We’re in the middle of the PAT 8 retreat in Moissac, France. I don’t usually post photos during a retreat, when everyone is just half-cooked, including me. Or to use another metaphor, these trainings are a deep dive and it’s not healthy for me to surface too rapidly. Or to use yet another metaphor, we’re bubble boys and girls here, in a very protected place where opening up to let things out can also let in things that we might not want. But John OK’d this. This morning we did SE’s in a nearby abbey. We set out at 8:00 am and listened to the Luxor Meditation on our short walk through the village.
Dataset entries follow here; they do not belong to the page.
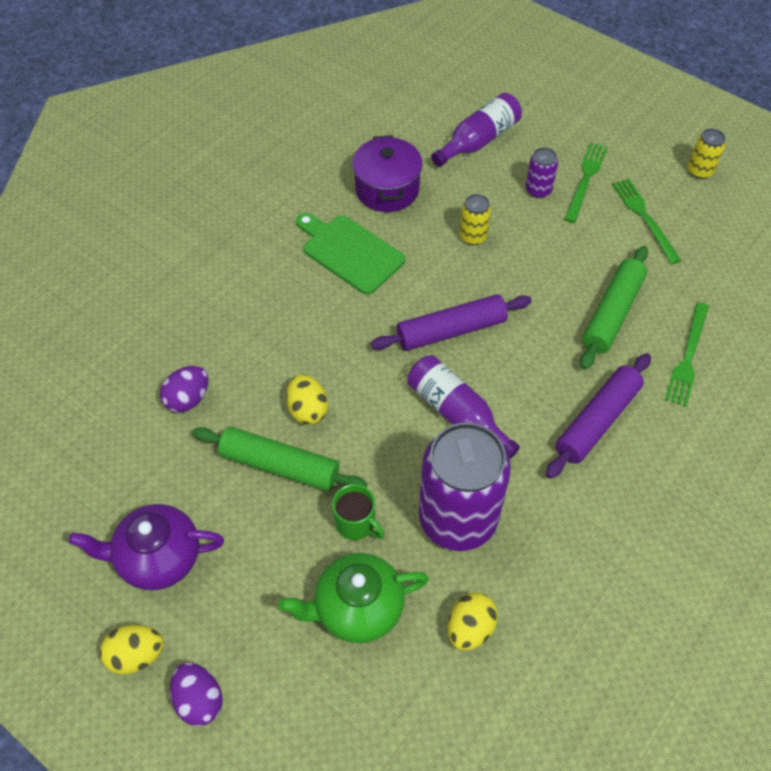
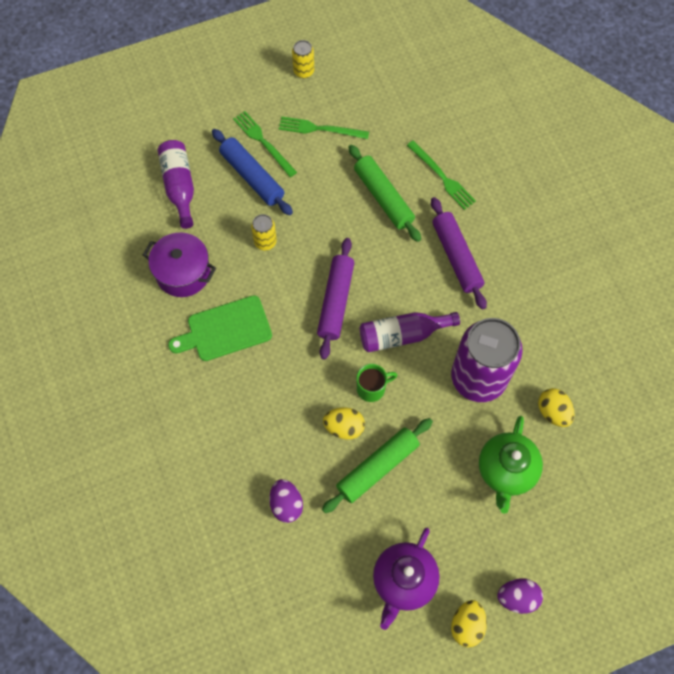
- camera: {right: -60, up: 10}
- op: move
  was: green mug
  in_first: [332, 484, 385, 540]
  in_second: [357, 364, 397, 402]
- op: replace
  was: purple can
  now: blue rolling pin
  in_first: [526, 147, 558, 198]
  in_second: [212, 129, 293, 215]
We arrived to find nuns dressed in white singing the most heavenly music, soprano voices without any of the lower registers to ground it, perfectly tuned, delicate, echoing and floating around the church like a feather. (Each day their songs have a different theme. Today’s was the celebration of angels and archangels.) We sat in the pews for SE’s and then John did a seminar. Great energy. As we left there was a class of children studying the church. Greeted by angels going in and going out—sweet.